Ah, said the Court, since intermediate scrutiny applies, and since clearly the courtyard at the Michigan Law Quadrangle is a “sensitive place”, the Second Amendment isn’t infringed if we ban guns from this location.

Preemption didn’t apply either, the Court reasoned. As it turns out, the University of Michigan Board of Regents was created directly by Article VIII sec. 5 of Michigan’s 1963 Constitution, and, in the words of the court, is therefore

the highest form of juristic person known to the law, a constitutional corporation of independent authority, which, within the scope of its functions, is co-ordinate with and equal to that of the legislature.

What the–?

They hard-coded the University’s Board of Regents into the state constitution? The board is equal to the legislature? Really?

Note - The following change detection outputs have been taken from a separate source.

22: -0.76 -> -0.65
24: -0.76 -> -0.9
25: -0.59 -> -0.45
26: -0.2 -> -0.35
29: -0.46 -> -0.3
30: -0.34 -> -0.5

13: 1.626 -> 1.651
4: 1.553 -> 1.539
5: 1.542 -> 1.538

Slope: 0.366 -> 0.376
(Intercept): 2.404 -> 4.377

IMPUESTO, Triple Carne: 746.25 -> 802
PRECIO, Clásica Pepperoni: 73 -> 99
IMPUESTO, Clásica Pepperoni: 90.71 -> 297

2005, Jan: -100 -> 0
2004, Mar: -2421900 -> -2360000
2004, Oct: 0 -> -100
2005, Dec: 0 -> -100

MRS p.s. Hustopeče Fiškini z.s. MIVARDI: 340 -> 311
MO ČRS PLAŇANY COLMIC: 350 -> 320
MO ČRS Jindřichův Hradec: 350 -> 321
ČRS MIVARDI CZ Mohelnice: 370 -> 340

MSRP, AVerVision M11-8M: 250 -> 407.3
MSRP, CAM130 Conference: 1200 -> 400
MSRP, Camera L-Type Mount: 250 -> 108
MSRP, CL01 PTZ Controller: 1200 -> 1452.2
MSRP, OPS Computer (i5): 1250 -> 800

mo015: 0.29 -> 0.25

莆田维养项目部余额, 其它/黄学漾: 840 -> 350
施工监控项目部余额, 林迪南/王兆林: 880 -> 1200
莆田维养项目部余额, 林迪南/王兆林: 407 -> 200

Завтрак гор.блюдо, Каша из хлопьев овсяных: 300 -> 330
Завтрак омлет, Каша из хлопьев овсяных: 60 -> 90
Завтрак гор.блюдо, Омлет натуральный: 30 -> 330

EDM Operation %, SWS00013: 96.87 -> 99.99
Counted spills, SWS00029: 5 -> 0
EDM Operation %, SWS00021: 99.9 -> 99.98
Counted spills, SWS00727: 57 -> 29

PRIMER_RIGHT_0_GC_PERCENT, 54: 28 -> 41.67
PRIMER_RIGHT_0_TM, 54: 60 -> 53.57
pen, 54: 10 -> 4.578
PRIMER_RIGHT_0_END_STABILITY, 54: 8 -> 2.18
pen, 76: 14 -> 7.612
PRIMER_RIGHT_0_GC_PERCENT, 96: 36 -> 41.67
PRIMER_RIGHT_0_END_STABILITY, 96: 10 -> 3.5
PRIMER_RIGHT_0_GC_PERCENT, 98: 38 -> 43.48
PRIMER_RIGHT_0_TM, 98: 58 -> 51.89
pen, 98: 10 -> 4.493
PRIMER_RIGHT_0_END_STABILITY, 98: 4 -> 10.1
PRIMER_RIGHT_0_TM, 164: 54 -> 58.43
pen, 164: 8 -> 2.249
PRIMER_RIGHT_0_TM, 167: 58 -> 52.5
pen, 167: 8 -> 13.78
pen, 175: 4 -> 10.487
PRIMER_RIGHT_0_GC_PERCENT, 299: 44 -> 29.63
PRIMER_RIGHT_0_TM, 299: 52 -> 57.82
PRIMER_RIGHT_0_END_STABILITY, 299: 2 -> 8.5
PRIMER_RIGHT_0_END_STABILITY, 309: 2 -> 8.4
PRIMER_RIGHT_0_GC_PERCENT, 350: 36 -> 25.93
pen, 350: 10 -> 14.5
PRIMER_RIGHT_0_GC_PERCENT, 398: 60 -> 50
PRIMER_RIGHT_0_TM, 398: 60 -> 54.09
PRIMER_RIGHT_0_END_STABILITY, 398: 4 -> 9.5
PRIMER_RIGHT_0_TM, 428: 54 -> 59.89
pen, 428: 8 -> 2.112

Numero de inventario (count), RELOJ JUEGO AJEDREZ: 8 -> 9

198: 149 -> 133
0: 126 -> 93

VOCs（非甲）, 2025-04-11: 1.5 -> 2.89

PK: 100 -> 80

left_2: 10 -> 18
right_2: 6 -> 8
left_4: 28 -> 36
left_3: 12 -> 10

Well, maybe not. Judge David Sawyer dissented, saying that the firearms preemption law should apply to the University, citing copious precedent along the way:

[T]he decisions of our courts on this topic do not support a proposition that defendant has free reign to determine which enactments of the Legislature it chooses to follow and which it chooses to ignore. Nor does it grant the University the authority to enact criminal laws.

According to the Detroit Free Press, an appeal to the Michigan Supreme Court is likely. “We strongly agree with the dissent,” said Wade’s attorney Steven Dulan. But first, “I need to have a long talk with Mr. Wade,” he said.

Rick Ector, a firearms trainer and gun rights advocate from Detroit, also seemed optimistic.

“I was disappointed but not disheartened. I expect this fight to go the entire distance. It will make the eventual victory better to savor.”

 

(An earlier version of this article incorrectly stated a point about Michigan law. Thanks to user Uncommon_Sense for pointing out the error.)